::: Given information :::

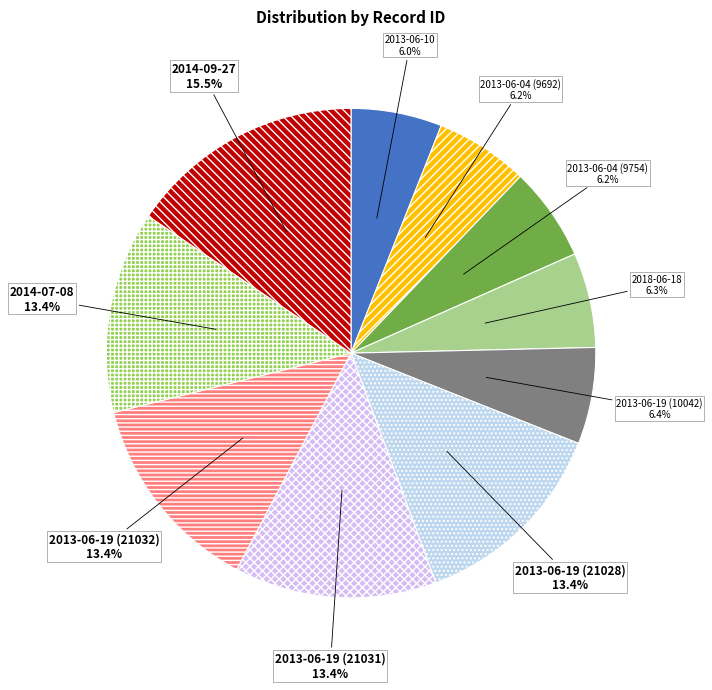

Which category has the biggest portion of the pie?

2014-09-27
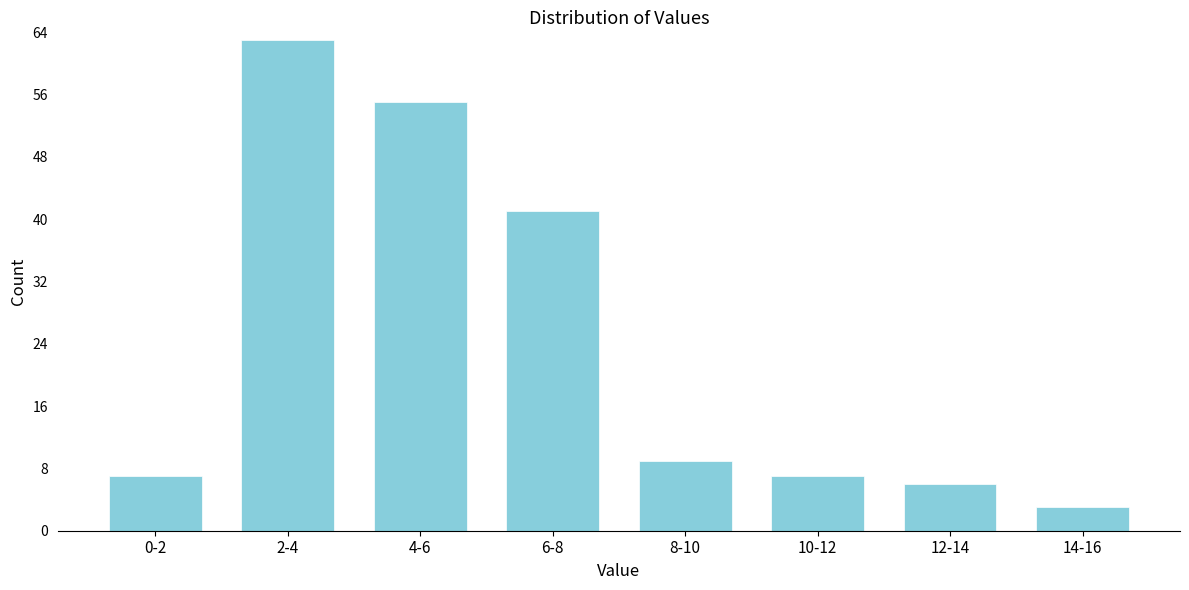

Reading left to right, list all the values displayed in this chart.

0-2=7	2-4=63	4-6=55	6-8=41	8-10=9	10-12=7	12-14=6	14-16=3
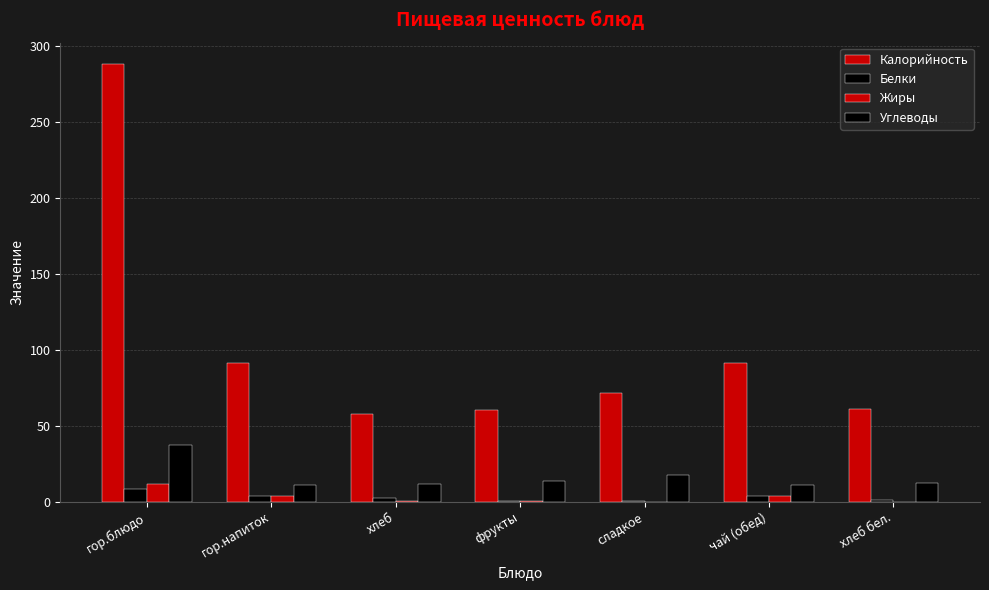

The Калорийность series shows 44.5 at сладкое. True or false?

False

:::
::: Given information :::

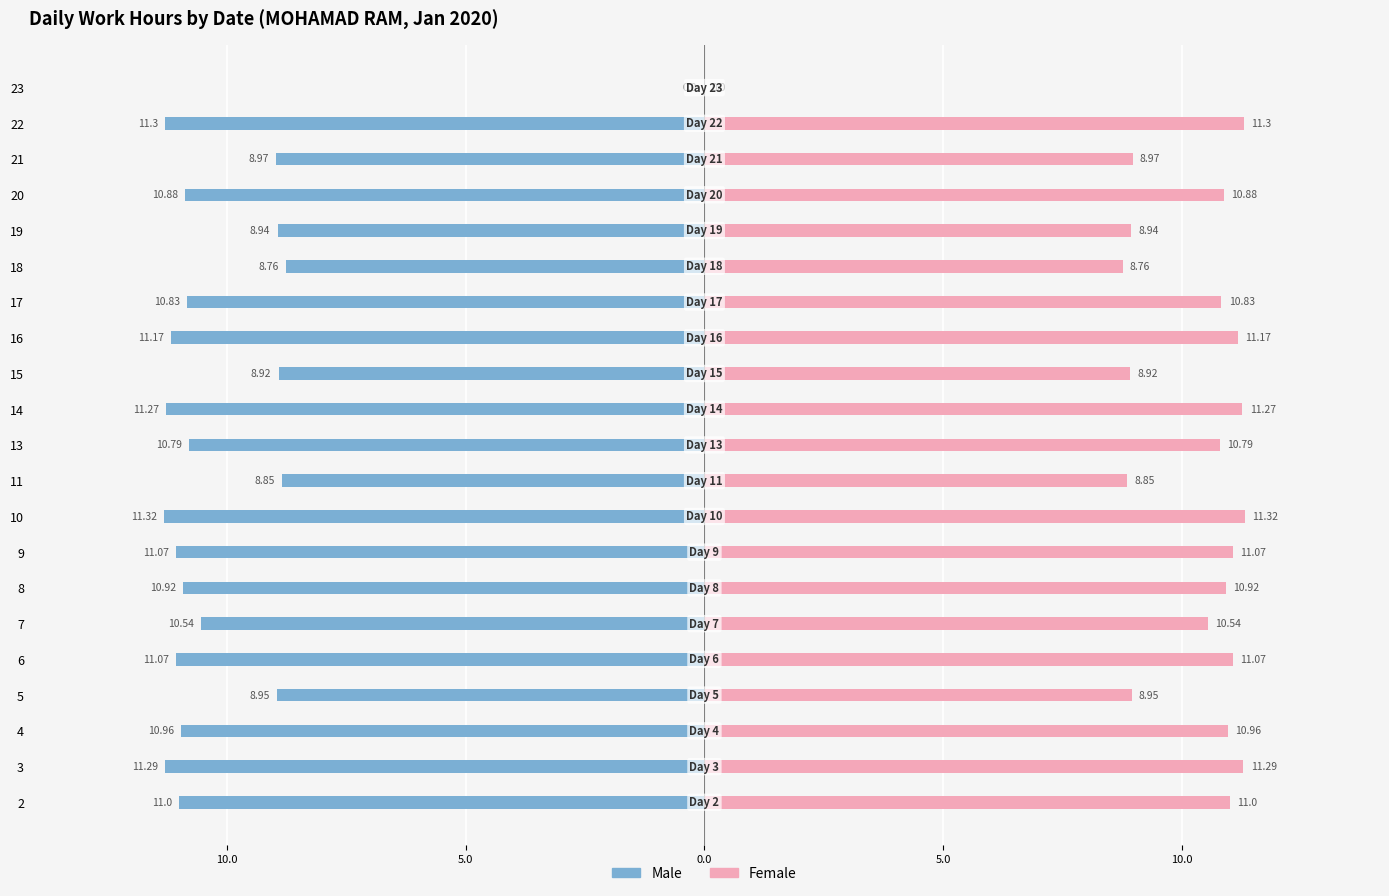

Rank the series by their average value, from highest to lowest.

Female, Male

:::

Exercise prompt —
Repeat everything in the material above, from the line containing "Which category has" down to the line containing "The Калорийность series", with both of those lines included. Leave the pictures out of your answer.

Solution below —
Which category has the biggest portion of the pie?

2014-09-27

Reading left to right, list all the values displayed in this chart.

0-2=7	2-4=63	4-6=55	6-8=41	8-10=9	10-12=7	12-14=6	14-16=3

The Калорийность series shows 44.5 at сладкое. True or false?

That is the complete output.